Le projet de loi qui vient d'être déposé pour résorber les déficits des régimes de retraite municipaux répond à un besoin réel et pressant. Il y a toutefois lieu de se demander si cette loi ne ratisse pas trop large, au point de compromettre l'atteinte de ses objectifs.

L'Association des pompiers de Montréal a tiré la première salve hier. Une centaine de membres ont pris leur retraite, limitant les effets du projet de loi sur leur portefeuille. Ce n'est qu'un début.

La démarche dictée par Québec pour assainir les régimes à prestations déterminées exige qu'employés et retraités reviennent sur des acquis. Aucun syndicat ne s'engage là-dedans de gaieté de coeur.

La dynamique qui prévalait jusqu'ici, dans laquelle les municipalités doivent assumer seules les déficits passés, était autrement plus avantageuse pour les bénéficiaires. Mais pour maintenir un tel statu quo, il faudrait que la capacité de payer des contribuables soit extensible à l'infini. Ce n'est pas le cas, la limite est dépassée depuis longtemps. Plafonner les dépenses des municipalités en laissant ces régimes malades en accaparer une part croissante n'est pas une solution non plus.

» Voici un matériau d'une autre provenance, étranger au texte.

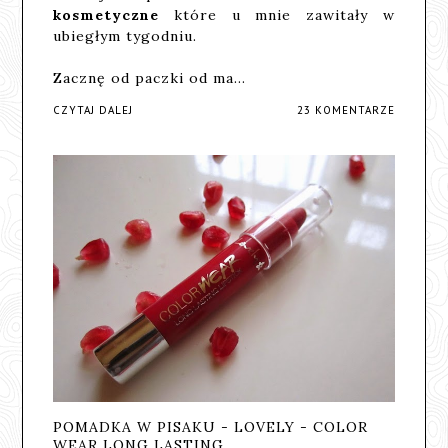
kosmetyczne
które u mnie zawitały w
ubiegłym tygodniu.
Zacznę od paczki od ma…
CZYTAJ DALEJ
23 KOMENTARZE
POMADKA W PISAKU - LOVELY - COLOR
WEAR LONG LASTING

Le gouvernement Couillard avait promis d'intervenir, il a tenu parole. Le texte déposé jeudi est une sorte de mode d'emploi pour un rétablissement idéal. Une durée de négociation et d'arbitrage limitée, une répartition des responsabilités, des mesures pour résorber les déficits antérieurs à 2014 et d'autres pour éviter la répétition de tels problèmes. S'il était question de réparer un tuyau qui fuit, ça ferait sans doute consensus.

Le hic, c'est qu'il ne s'agit pas de matériaux inertes, mais de l'argent des travailleurs et des retraités. Des sommes qu'ils devront se résigner à verser en plus, ou à recevoir en moins. L'intervention a beau être requise, ça ne la rend pas agréable pour autant.

Cela dit, si on n'encadre pas la durée et les objectifs des discussions, on n'y arrivera pas. Une véritable négociation, du point de vue syndical, c'est obtenir autre chose en échange des concessions. Les municipalités retireront leur main de la poche droite du contribuable pour mieux la replonger dans celle de gauche.

Par contre, on se demande si Québec n'a pas vu trop grand. Son projet de loi vise tous les régimes municipaux à prestations déterminées, alors que celui du précédent gouvernement priorisait ceux ayant un taux de capitalisation inférieur à 85 % - environ la moitié des 170 régimes. Et s'il est important d'éviter la répétition d'une telle crise, il faut aussi voir que les normes imposées à partir de 2014 siphonnent beaucoup d'acquis des travailleurs et retraités.

Bref, la bouchée est considérable. Le gouvernement Couillard aura-t-il les mâchoires assez fortes ? Il doit se poser la question, car les syndicats, eux, ne lâcheront pas facilement le morceau. Si le blocage est total et que le processus s'enlise devant les tribunaux, les contribuables ne seront pas plus avancés.